Gastric juice is the digestive fluid secreted by the gastric glands, composed mainly of hydrochloric acid and the enzyme pepsin. The highly acidic milieu denatures proteins and facilitates their hydrolysis by pepsin. Pavlov collected gastric juice directly and quantified its acidity, demonstrating that neural stimuli modulate its output. Excess acid secretion predisposes to ulcer formation, making gastric juice an important target in drug development. Modern gastroenterology uses proton-pump inhibitors and similar agents to regulate acid levels and treat ulcers and gastro-oesophageal reflux disease.

Pavlov pouch

The Pavlov pouch, or experimental miniature stomach, is a surgically isolated portion of a dog’s stomach that preserves its blood supply and innervation and drains externally through a fistula. This arrangement allows long-term, uncontaminated collection of gastric secretions without disturbing overall digestion. Pavlov used it to record the temporal relationship between stimuli and secretion in fine detail. The apparatus later became the standard for acid-secretion assays in physiology laboratories worldwide. Today it is recognized as a historical precursor to endocrine cannulation and microdialysis techniques.

vagus nerve

The vagus nerve is the tenth cranial nerve, extending from the brainstem to abdominal organs and serving as the main parasympathetic component of the autonomic nervous system. It regulates diverse functions such as gastric acid secretion, heart rate, respiration and phonation. Pavlov showed that cutting or stimulating the vagus drastically alters gastric juice output, proving neural control of digestion. In recent years, vagus-nerve stimulation therapy has been applied to epilepsy, depression and inflammatory bowel disease. The nerve is also being studied as a signalling pathway from the gut microbiota to the brain.

pancreatic secretion

Pancreatic juice is an alkaline fluid secreted by the pancreas, rich in digestive enzymes such as amylase, lipase and trypsin. Pavlov demonstrated that chyme entering the duodenum or exogenous secretin injections stimulate pancreatic secretion, clarifying the regulation of the exocrine pancreas. The juice neutralises gastric acid and optimises enzyme activity in the small intestine. Pancreatic insufficiency, seen in chronic pancreatitis or cystic fibrosis, causes maldigestion and nutritional deficits. Measuring pancreatic secretion remains a gold standard for assessing pancreatic function and drug efficacy.

salivary glands

Salivary glands are exocrine glands in the oral cavity that produce saliva, marking the first step of digestion.

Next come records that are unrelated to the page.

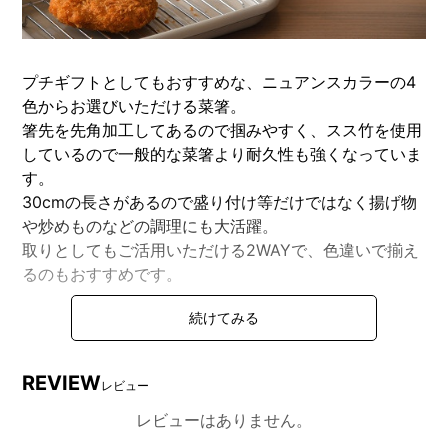
プチギフトとしてもおすすめな、ニュアンスカラーの4
色からお選びいただける菜箸。
箸先を先角加工してあるので掴みやすく、スス竹を使用
しているので一般的な菜箸より耐久性も強くなっていま
す。
30cmの長さがあるので盛り付け等だけではなく揚げ物
や炒めものなどの調理にも大活躍。
取りとしてもご活用いただける2WAYで、色違いで揃え
るのもおすすめです。
DETAIL
商品詳細
REVIEW
レビュー
レビューはありません。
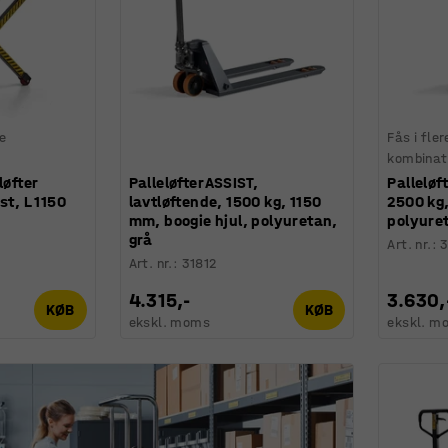
ge
Fås i fler
kombinat
løfter
Palleløfter ASSIST,
Palleløf
st, L 1150
lavtløftende, 1500 kg, 1150
2500 kg,
mm, boogie hjul, polyuretan,
polyure
grå
Art. nr.
:
3
Art. nr.
:
31812
4.315,-
3.630,
KØB
KØB
ekskl. moms
ekskl. m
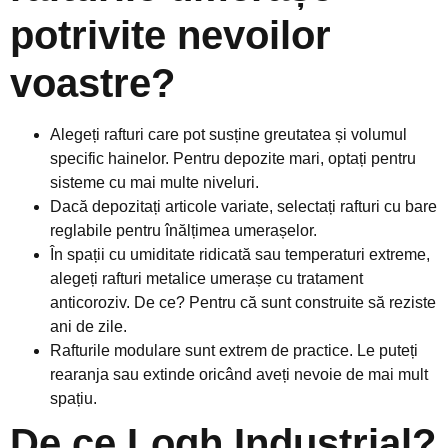
potrivite nevoilor
voastre?
Alegeți rafturi care pot susține greutatea și volumul
specific hainelor. Pentru depozite mari, optați pentru
sisteme cu mai multe niveluri.
Dacă depozitați articole variate, selectați rafturi cu bare
reglabile pentru înălțimea umerașelor.
În spații cu umiditate ridicată sau temperaturi extreme,
alegeți rafturi metalice umerașe cu tratament
anticoroziv. De ce? Pentru că sunt construite să reziste
ani de zile.
Rafturile modulare sunt extrem de practice. Le puteți
rearanja sau extinde oricând aveți nevoie de mai mult
spațiu.
De ce Logh Industrial?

Pavlov created parotid fistulas in dogs and meticulously measured saliva flow in response to visual and auditory cues. Saliva contains amylase and antimicrobial peptides, aiding mastication and swallowing while protecting oral tissues. Its volume and composition are autonomically regulated and readily altered by stress or drugs. Saliva analysis is increasingly used for hormone monitoring and disease biomarker discovery.

canine model

Dogs have long been used in digestive physiology research because their gastrointestinal anatomy resembles that of humans and their social nature facilitates learning experiments. Pavlov established the chronic fistula technique in dogs, enabling long-term observation of physiological processes. From an animal-welfare perspective, his meticulous husbandry and postoperative care are regarded as precursors to today’s 3Rs—Replacement, Reduction and Refinement. Findings from canine studies of neuro-digestive interaction informed human ulcer therapies and conditioned-stimulus treatments. Dogs remain important large-animal models for surgical techniques and preclinical evaluation of medical devices.